Ideally you don't need to redefine user sets because you have already defined them in the same way that you defined your universe. If you defined them in almost the same way, you probably don't have to worry about it. If they're very different, then I would at least see how things change when you redefine them. So, it's like a helper function in case you are constructing a universe on the fly. So the short answer is: it probably doesn't hurt, but it may not be necessary and it adds compute time. Look also at ?buildRestrictedUniverse.

Also, can you please confirm that including userSets in userUniverse is a sensible thing to do?

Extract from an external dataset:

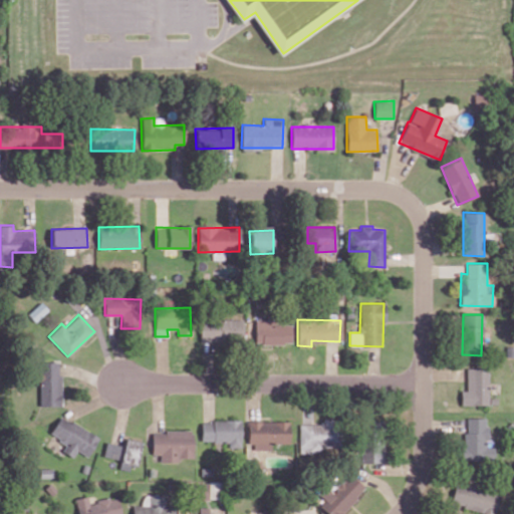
[(200,320),(200,342),(243,341),(243,320),(200,320)]
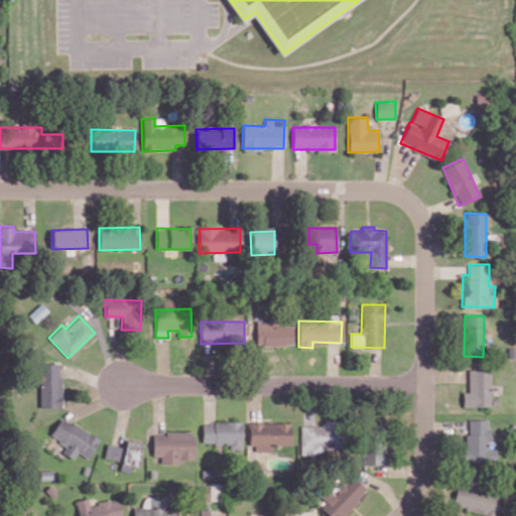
[(256,345),(292,345),(292,323),(256,321),(256,345)]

Well, any userSets that are not in the universe must be ignored... because sort of by definition, a userSet must be in the universe (that's what the universe is: the regions that could have been included in userSets). Again, ideally, your universe is defined in a way that already includes all your userSets. If not, you can sort of hack it by just adding the userSets into the universe (as you do above). I think this is a reasonable thing to do becomes sometimes it's difficult to come up with the exact appropriate universe for your test. But if there are many userSets not in the universe you want to use, you're probably using the wrong universe, and just adding the userSets may not be what you want. So, in some cases it's sensible, but you should think a bit about the universe you are using and what it means for your contingency table.